The bottom line is, I have done everything using plugins, and I haven't run into any brick walls, despite pushing the TW technology to the edge of the envelope and beyond... the only issue I needed to deal with is the storage of options in separate cookies, I ran out really fast. I had to hijack the core to put options as 'crumbs' into a single cookie. I did that with plugins too! Ugly ones, but nonetheless... MarkupPostHead is great!
I really liked the idea proposed earlier in this thread that storing and fetching should just be storing and fetching, and local disk, TiddlySaver, remote server, etc should all look the same from the core code's point of view.

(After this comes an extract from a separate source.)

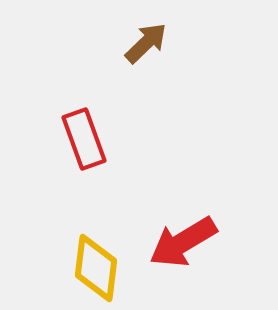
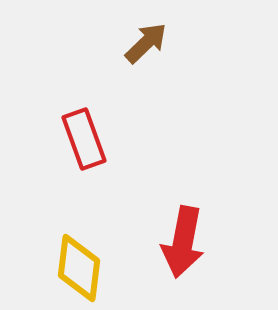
red arrow: rotated 48 degrees counterclockwise
yellow diamond: moved 17 px left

And, I'm completely happy to keep discussions in this group. I wasn't exactly proposing a new Google Group specifically, more thinking about asking people to put their hands up as interested parties, and maybe note somewhere what areas they're interested in.
Then if someone gets to the point of, say, having a bunch of function signatures to show around, they can make sure a representative of each stakeholder area gets to have a say -- core developers, application developers, server devs working with PHP / Java / Python / Zope / Ruby etc etc.
;D
On 11/10/06, Bob Denny <dc3de...@gmail.com> wrote:
> I agree with Tomo and friends. Let's keep it here, and let's keep > server side stuff in plugins. I'm just completing a rather unusual > server side application of TW - an astronomical observatory control > system. It runs from a server, with ASP files driving AJAX displays and > forms in tiddlers. There's much more, and I'll be posting something in > the near future on all of this.
> The bottom line is, I have done everything using plugins, and I haven't > run into any brick walls, despite pushing the TW technology to the edge > of the envelope and beyond... the only issue I needed to deal with is > the storage of options in separate cookies, I ran out really fast. I > had to hijack the core to put options as 'crumbs' into a single cookie. > I did that with plugins too! Ugly ones, but nonetheless... > MarkupPostHead is great!
GData uses REST to provide read/write semantics for XML resources (specifically Atom and RSS). Also, the optimistic concurrency support should help with multi-user scenarios.